• Work instruction: Count the lines in the records that contain the string "from", treating uppercase and lowercase letters as different. Reply with the number alone.

Data for this task START

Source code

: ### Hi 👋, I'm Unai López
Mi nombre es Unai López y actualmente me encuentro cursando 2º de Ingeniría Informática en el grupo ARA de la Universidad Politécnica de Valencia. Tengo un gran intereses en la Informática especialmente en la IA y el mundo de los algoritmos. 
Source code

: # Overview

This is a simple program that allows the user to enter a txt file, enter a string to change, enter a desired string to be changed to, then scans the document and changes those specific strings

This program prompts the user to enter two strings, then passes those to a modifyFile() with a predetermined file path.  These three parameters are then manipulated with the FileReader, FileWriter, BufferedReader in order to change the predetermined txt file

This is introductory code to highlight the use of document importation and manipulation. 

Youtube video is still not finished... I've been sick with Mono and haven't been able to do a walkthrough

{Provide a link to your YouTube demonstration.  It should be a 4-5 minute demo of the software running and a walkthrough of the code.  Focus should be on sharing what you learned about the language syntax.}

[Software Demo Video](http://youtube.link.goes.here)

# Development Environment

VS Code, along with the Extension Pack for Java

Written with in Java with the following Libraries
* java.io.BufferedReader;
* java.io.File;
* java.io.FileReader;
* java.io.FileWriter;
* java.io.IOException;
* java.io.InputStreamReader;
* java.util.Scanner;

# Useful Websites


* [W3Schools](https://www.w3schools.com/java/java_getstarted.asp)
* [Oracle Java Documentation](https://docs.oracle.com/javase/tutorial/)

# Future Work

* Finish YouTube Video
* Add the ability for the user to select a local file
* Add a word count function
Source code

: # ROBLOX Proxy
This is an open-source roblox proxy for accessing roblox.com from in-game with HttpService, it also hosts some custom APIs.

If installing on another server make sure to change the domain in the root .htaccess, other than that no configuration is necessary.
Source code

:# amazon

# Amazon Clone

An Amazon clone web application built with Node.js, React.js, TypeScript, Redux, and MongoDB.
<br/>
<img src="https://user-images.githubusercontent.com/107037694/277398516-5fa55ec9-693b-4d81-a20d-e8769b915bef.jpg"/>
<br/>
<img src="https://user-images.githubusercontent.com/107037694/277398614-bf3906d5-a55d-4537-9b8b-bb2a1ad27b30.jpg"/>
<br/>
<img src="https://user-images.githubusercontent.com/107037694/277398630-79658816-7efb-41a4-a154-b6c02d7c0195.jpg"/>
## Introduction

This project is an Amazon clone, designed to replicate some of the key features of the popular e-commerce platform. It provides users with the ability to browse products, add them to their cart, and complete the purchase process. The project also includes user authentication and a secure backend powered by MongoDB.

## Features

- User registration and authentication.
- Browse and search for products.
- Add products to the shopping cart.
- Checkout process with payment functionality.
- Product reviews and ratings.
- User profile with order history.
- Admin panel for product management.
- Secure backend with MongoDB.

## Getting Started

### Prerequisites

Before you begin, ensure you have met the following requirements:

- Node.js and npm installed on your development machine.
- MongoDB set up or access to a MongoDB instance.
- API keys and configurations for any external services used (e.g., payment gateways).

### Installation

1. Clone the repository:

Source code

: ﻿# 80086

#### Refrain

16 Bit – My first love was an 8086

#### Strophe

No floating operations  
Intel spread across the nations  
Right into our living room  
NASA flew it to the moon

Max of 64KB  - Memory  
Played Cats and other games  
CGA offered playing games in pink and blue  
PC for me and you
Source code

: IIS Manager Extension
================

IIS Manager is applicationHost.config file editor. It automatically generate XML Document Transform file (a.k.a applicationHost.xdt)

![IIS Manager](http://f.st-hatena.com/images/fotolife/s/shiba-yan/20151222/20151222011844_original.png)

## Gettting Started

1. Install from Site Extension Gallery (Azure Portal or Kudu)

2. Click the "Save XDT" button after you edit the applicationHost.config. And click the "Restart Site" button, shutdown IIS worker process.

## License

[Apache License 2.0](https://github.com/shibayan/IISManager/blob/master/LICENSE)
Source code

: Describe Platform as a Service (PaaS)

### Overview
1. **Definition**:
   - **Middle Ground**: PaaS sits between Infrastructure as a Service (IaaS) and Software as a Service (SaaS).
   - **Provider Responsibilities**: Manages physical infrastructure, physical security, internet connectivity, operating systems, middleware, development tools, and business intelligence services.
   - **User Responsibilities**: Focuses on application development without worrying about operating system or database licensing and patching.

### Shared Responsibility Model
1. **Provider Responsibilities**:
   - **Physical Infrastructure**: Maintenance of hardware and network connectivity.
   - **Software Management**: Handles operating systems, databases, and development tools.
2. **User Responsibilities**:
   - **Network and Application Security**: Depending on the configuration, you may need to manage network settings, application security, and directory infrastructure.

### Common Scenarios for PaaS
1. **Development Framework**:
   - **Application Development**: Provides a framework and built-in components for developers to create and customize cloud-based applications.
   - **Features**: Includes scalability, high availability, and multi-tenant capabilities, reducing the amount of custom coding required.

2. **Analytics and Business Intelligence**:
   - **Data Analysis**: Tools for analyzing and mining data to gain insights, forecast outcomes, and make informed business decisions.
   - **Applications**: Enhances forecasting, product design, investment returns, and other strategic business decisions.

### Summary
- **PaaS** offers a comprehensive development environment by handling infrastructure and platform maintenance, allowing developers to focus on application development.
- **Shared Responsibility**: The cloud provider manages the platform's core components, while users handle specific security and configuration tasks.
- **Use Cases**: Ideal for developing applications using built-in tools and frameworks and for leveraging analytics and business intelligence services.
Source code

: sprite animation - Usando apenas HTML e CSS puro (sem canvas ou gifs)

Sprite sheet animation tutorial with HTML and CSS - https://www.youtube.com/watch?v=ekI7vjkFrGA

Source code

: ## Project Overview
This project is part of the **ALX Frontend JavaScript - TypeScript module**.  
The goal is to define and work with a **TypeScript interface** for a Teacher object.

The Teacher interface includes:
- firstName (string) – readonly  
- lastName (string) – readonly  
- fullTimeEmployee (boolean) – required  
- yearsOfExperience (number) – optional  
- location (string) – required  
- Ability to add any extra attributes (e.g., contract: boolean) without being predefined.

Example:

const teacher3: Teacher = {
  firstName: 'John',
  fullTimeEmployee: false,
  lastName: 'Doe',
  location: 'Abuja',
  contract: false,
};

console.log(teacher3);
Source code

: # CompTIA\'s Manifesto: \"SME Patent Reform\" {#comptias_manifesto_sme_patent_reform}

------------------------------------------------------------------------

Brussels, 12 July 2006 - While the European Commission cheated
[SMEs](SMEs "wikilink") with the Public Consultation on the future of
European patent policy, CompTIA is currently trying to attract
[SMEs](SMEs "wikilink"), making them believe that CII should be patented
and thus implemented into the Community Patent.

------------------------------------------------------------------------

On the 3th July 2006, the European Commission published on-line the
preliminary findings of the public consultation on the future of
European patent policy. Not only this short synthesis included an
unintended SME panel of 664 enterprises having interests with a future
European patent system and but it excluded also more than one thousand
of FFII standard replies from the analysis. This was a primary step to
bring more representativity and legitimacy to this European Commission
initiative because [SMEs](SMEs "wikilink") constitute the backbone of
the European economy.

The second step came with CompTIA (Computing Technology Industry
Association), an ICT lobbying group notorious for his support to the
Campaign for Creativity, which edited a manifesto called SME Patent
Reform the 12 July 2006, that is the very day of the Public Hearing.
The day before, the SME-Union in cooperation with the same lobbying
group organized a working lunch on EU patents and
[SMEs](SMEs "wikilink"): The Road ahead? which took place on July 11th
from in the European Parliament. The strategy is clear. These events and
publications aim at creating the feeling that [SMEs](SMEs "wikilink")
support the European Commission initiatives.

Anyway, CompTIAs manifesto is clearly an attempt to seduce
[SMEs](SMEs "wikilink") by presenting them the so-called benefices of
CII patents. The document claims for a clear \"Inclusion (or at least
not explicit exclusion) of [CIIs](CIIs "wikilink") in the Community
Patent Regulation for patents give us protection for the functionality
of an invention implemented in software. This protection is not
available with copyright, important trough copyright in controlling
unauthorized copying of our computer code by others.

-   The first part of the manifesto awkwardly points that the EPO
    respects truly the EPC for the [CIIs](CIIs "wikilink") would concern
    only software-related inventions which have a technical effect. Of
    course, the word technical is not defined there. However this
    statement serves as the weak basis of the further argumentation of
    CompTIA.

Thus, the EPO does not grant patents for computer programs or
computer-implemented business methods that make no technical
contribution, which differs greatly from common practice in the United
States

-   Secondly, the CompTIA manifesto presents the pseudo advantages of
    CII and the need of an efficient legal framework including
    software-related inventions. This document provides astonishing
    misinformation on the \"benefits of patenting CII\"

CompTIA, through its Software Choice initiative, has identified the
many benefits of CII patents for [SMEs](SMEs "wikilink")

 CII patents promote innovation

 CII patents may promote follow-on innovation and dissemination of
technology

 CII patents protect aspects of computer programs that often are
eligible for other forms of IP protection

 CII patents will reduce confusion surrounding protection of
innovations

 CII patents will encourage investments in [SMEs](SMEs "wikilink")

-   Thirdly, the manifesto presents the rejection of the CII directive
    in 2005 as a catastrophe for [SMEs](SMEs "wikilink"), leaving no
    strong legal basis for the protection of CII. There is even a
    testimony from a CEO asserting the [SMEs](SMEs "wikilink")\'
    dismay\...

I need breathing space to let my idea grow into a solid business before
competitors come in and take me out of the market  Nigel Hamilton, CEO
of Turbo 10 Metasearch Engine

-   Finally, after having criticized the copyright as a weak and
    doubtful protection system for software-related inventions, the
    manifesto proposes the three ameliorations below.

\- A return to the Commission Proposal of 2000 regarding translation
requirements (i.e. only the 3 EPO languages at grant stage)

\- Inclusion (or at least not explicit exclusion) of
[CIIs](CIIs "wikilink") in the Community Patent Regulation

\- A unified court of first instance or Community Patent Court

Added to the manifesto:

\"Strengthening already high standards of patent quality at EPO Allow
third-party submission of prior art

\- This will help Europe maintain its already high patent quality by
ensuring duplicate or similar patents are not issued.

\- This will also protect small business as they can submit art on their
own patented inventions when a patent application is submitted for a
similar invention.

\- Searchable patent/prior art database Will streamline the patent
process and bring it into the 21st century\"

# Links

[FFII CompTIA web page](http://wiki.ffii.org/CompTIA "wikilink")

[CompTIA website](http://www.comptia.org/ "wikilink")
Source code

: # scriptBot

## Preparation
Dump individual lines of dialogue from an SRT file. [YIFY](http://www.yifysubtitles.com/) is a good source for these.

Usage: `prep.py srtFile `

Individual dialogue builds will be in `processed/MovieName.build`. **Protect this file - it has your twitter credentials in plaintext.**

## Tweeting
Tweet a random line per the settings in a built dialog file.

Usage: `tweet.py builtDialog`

Data for this task END

• Written response: 7